Confessionalisme
Confessionalisme © / CTC

On le voit au Salon du Livre de Beyrouth, le confessionalisme est très présent dans la littérature libanaise, que ce soit dans les oeuvres de fiction et les essais, est perçue comme une richesse politique.

En effet, 18 communautés cohabitent et dans la Constitution, un pacte national de consensus permet aux principales obédiences d'être représentées dans les arcanes du pouvoir.

Qu'importe qu'une communauté soit minoritaire ou pas, le système ne fonctionne pas sur une logique de quotas.

La Présidence de la République revient aux chrétiens, le premier ministre est un muslman sunnite et le Président de l'Assemblée un musulman chiite.

Mais en ces temps tourmentés, les luttes intestines menacent ce pacte national.

Dictionnaire amoureux du Liban
Dictionnaire amoureux du Liban © / CTC

Dans le Dictionnaire amoureux du Liban écrit par Alexandre Najjar chez Plon , le mot Confessionalisme occupe une place importante.

Au passage, ce dictionnaire, mieux que n'importe quel livre d'histoire, nous donne des clés de lecture du Liban . Pour le comprendre, l'aimer et le plaindre.

Au mot Confessionalisme , Alexandre Najjar rappelle la coexistence pacifique de 18 communautés religieuses, une entente qui vole en éclats avec la guerre civile.

Dans le conflit libanais, il est dénombré 35 mini guerres internes aux faubourgs.

Au lendemain de la guerre, une situation larvée se maintient jusqu'à nos jours.

Une teinte de nostalgie liée aux souvenirs d'enfance effleurent les pages de ce dictionnaire d'une saveur émanant des vergers et des orangers et d'une époque antérieure à la guerre.

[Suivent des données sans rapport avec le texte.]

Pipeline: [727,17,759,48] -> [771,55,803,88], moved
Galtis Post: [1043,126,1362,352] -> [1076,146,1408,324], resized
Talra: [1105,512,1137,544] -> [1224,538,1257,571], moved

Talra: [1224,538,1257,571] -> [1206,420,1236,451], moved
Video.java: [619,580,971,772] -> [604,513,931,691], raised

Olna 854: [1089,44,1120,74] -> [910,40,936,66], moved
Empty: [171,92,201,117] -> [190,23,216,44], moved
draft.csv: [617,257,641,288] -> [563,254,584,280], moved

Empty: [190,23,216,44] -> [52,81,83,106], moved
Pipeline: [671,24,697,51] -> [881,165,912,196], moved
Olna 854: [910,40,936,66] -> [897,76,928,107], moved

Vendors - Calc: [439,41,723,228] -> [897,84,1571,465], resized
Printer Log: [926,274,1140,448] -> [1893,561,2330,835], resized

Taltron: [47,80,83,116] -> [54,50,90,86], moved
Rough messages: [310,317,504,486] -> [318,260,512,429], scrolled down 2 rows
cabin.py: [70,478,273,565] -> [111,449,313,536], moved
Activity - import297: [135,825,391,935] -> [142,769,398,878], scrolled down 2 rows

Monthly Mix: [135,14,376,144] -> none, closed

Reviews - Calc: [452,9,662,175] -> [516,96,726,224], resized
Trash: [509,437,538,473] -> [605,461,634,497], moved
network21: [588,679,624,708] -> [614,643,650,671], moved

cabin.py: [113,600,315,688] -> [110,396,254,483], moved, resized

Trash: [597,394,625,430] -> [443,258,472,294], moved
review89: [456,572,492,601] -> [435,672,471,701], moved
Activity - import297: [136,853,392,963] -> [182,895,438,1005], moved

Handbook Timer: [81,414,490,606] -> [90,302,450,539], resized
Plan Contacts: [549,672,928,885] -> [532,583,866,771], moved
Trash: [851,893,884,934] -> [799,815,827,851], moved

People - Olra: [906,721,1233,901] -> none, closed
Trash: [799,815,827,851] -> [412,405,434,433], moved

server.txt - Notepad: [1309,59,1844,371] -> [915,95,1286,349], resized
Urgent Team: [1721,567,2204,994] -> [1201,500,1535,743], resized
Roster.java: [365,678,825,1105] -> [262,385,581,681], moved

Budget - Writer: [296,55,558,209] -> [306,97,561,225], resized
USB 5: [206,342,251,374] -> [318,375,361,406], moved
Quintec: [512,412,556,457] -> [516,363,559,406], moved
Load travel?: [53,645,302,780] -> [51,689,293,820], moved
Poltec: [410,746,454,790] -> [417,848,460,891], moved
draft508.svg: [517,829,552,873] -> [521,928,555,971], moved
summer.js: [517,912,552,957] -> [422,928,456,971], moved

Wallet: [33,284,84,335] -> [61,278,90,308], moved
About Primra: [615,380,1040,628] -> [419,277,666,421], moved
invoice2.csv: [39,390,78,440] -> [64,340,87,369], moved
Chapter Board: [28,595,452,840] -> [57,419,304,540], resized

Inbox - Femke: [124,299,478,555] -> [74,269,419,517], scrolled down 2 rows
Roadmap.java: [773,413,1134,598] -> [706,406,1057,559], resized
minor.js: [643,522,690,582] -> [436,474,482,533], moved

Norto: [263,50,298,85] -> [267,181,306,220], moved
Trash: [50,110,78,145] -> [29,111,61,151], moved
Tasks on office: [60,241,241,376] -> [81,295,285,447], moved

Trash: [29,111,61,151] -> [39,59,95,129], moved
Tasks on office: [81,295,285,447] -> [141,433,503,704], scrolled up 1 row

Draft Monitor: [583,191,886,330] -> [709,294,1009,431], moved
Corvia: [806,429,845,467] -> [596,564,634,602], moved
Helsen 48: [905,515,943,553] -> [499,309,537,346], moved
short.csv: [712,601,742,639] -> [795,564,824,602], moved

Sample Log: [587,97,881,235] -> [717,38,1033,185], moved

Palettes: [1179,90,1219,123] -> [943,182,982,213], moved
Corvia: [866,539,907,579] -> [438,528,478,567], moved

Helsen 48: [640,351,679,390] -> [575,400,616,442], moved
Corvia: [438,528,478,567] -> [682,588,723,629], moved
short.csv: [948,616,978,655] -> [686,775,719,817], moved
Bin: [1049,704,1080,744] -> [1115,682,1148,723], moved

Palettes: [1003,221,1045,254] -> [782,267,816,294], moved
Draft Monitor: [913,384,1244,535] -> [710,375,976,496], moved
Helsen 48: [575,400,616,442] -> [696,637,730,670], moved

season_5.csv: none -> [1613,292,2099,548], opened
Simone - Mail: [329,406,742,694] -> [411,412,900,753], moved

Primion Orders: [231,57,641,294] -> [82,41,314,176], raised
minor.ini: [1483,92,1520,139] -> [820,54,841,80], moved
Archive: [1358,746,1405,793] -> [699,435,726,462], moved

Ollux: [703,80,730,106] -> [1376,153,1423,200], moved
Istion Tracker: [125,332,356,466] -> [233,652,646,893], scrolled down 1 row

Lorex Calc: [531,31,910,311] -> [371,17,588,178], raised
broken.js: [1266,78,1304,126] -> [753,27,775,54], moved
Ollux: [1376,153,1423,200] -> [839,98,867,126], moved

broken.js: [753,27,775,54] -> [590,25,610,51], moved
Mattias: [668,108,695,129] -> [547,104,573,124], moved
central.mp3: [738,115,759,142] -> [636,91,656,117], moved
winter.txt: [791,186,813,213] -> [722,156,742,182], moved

Cette nostalgie se retrouve d'ailleurs dans les romans des grands auteurs libanais.Saint Georges regardait ailleurs de Jabbour Douaihy raconte l'errance d'un musulman reconverti chrétien mais qui n'est ni l'un ni l'autre. Avant la guerre civile, la nature indécise du garçon devenu jeune homme ne prêtait pas à conséquence. On le suit déambuler à pied dans les rues duBeyrouth des années 60, ce qui en soit est une respiration inhabituelle. Dans cette ville dévolue à la voiture, cette déambulation pas à pas d'un quartier à un autre raconte un autre Beyrouth . Mais à partir de 1975, la non appartenance à un clan précis le met en marge de tous. Du jour au lendemain, difficile de passer d'un faubourg chrétien à un faubourg musulman sans décliner son appartenance religieuse.

Charif Majdalani
Charif Majdalani © / CTC

Chez Charif Majdalani , la nostalgie n'a pas de place. Pour l'auteur du dernier seigneur de Marsad ,le Liban d'avant guerre est idéalisé par un imaginaire presque mythique.

Ce recours au "c'était mieux avant " opère comme un pansement.

Tous les livres deMajdalani commencent avant la guerre et finissent pendant, histoire de souligner le caractère chronologique des évènements.

Des tensions intercommunautaires existaient. Les vexations et spéculations immobilières ont entrainé des épisodes de violences, puis d'affrontements et de massacre.

De crispations, on est passé à la haine.

Le clivage sunnite/chiite qui anime aujourd'hui les tensions intercommunautaires est amplifié par une résonnace salafiste. Mais on ne sait rien du soufisme déplore Florence Ka dans son texte "Ton Jihad et le mien" aux éditions Ovadia. S'appuyant sur le texte du Coran , elle inspire une conversation à ses personnages autour du concept de Jihad .

Le Jihad de l'âme est une quête intérieure en vue de trouver la sérénité. Le Jihad de la force ne s'applique qu'aux mécanisme de défense, et se trouve souvent en corrélation avec des défis sportifs.

Toute la richesse du livre francophone deBeyrouth se trouve dans cette pluralité qui présente dans ses nuances et sa complexité leLiban d 'aujourd'hui et les pressions du conflit syrien.